> CHALLENGE:
Can you recast the rows below as a JSON list of strings, one string per line, with blank lines left out? Begin at the line that has "phylum: Bryophyta" and stop after the line that has "family: Limoniidae", with both of those lines included.
======== INPUT DATA ========
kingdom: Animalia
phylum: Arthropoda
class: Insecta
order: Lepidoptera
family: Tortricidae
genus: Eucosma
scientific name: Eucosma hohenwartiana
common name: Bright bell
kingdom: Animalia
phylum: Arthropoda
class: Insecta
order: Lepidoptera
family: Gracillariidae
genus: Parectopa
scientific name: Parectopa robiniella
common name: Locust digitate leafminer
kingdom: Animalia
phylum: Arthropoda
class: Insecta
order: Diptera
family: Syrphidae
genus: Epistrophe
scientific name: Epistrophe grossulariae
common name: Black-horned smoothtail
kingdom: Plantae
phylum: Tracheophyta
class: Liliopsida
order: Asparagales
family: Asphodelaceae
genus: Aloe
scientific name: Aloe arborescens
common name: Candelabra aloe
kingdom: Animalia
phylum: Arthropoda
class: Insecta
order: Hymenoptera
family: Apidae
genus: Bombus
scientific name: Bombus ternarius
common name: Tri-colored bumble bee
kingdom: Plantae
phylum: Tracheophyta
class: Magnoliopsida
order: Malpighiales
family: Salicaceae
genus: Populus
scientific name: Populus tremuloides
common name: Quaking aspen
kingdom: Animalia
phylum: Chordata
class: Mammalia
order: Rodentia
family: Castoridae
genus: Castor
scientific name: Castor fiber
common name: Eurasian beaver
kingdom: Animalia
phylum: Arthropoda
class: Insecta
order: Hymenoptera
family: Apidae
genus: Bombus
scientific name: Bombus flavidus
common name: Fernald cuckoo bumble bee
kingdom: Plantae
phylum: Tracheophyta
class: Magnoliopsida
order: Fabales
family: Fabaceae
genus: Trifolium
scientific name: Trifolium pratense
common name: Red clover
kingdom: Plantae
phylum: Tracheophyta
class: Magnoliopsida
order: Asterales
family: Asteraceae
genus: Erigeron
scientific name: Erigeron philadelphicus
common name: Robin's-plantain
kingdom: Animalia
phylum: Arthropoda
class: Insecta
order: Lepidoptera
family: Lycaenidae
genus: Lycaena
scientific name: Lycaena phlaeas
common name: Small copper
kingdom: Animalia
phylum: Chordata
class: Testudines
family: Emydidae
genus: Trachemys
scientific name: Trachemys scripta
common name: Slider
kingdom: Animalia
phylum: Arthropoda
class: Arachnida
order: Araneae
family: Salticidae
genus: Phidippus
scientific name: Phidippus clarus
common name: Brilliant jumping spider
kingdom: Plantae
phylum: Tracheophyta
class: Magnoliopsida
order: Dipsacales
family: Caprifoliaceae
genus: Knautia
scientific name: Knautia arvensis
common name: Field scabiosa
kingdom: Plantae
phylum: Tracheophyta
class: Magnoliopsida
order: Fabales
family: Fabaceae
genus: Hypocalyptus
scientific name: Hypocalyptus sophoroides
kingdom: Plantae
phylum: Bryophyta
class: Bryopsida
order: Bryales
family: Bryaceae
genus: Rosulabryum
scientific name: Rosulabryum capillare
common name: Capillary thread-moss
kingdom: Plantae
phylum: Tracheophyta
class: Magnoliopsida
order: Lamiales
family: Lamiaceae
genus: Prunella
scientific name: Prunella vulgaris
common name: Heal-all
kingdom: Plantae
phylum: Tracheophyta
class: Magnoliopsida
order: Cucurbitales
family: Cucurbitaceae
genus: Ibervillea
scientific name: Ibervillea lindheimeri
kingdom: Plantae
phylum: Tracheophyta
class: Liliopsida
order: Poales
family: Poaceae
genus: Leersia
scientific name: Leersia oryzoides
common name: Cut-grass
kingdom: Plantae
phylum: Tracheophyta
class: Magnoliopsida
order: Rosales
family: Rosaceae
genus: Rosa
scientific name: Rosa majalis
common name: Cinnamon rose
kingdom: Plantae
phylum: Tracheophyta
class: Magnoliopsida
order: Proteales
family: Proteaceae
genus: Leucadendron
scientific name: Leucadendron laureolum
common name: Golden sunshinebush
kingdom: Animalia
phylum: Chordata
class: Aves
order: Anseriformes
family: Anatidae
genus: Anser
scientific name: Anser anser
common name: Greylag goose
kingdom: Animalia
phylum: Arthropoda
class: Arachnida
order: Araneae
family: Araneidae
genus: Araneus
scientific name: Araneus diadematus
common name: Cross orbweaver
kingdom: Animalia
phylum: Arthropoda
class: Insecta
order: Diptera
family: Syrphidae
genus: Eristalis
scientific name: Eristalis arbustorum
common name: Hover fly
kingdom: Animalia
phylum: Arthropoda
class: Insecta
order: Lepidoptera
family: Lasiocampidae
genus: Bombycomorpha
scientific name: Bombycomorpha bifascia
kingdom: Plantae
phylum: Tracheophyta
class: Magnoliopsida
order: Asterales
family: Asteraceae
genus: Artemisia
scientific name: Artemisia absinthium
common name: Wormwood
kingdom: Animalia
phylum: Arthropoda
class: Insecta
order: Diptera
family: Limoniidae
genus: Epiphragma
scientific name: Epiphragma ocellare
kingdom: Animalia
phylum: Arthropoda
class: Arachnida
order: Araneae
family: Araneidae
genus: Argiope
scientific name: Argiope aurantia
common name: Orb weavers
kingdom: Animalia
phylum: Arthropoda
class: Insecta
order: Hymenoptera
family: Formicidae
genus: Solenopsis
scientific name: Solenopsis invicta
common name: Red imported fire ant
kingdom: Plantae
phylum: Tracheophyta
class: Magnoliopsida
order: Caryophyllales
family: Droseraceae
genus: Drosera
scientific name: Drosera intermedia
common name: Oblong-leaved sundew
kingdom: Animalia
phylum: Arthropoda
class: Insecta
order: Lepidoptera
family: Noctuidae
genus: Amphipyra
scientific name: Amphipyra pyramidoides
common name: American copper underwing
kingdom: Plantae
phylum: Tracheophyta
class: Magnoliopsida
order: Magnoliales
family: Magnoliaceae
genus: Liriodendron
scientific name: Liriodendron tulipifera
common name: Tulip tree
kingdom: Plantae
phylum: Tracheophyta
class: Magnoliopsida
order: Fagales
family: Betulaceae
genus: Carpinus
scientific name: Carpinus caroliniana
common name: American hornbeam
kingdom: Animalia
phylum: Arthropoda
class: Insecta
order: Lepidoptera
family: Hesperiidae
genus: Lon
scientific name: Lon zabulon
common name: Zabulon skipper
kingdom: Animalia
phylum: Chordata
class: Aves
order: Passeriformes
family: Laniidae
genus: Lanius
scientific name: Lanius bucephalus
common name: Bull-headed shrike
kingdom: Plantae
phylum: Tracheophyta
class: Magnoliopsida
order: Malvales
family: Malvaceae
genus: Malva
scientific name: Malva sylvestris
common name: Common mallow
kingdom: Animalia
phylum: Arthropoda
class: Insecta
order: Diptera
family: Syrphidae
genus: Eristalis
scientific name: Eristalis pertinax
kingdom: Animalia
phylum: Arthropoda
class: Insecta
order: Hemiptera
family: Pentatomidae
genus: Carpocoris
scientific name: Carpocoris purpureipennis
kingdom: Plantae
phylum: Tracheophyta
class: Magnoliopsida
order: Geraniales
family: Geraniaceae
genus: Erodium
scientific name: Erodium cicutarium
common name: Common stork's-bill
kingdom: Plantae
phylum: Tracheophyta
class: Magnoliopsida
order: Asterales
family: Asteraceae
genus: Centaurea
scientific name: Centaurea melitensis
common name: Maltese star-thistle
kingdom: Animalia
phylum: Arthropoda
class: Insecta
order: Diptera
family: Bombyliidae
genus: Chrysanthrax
========
> TASK ANSWER:
[
  "phylum: Bryophyta",
  "class: Bryopsida",
  "order: Bryales",
  "family: Bryaceae",
  "genus: Rosulabryum",
  "scientific name: Rosulabryum capillare",
  "common name: Capillary thread-moss",
  "kingdom: Plantae",
  "phylum: Tracheophyta",
  "class: Magnoliopsida",
  "order: Lamiales",
  "family: Lamiaceae",
  "genus: Prunella",
  "scientific name: Prunella vulgaris",
  "common name: Heal-all",
  "kingdom: Plantae",
  "phylum: Tracheophyta",
  "class: Magnoliopsida",
  "order: Cucurbitales",
  "family: Cucurbitaceae",
  "genus: Ibervillea",
  "scientific name: Ibervillea lindheimeri",
  "kingdom: Plantae",
  "phylum: Tracheophyta",
  "class: Liliopsida",
  "order: Poales",
  "family: Poaceae",
  "genus: Leersia",
  "scientific name: Leersia oryzoides",
  "common name: Cut-grass",
  "kingdom: Plantae",
  "phylum: Tracheophyta",
  "class: Magnoliopsida",
  "order: Rosales",
  "family: Rosaceae",
  "genus: Rosa",
  "scientific name: Rosa majalis",
  "common name: Cinnamon rose",
  "kingdom: Plantae",
  "phylum: Tracheophyta",
  "class: Magnoliopsida",
  "order: Proteales",
  "family: Proteaceae",
  "genus: Leucadendron",
  "scientific name: Leucadendron laureolum",
  "common name: Golden sunshinebush",
  "kingdom: Animalia",
  "phylum: Chordata",
  "class: Aves",
  "order: Anseriformes",
  "family: Anatidae",
  "genus: Anser",
  "scientific name: Anser anser",
  "common name: Greylag goose",
  "kingdom: Animalia",
  "phylum: Arthropoda",
  "class: Arachnida",
  "order: Araneae",
  "family: Araneidae",
  "genus: Araneus",
  "scientific name: Araneus diadematus",
  "common name: Cross orbweaver",
  "kingdom: Animalia",
  "phylum: Arthropoda",
  "class: Insecta",
  "order: Diptera",
  "family: Syrphidae",
  "genus: Eristalis",
  "scientific name: Eristalis arbustorum",
  "common name: Hover fly",
  "kingdom: Animalia",
  "phylum: Arthropoda",
  "class: Insecta",
  "order: Lepidoptera",
  "family: Lasiocampidae",
  "genus: Bombycomorpha",
  "scientific name: Bombycomorpha bifascia",
  "kingdom: Plantae",
  "phylum: Tracheophyta",
  "class: Magnoliopsida",
  "order: Asterales",
  "family: Asteraceae",
  "genus: Artemisia",
  "scientific name: Artemisia absinthium",
  "common name: Wormwood",
  "kingdom: Animalia",
  "phylum: Arthropoda",
  "class: Insecta",
  "order: Diptera",
  "family: Limoniidae"
]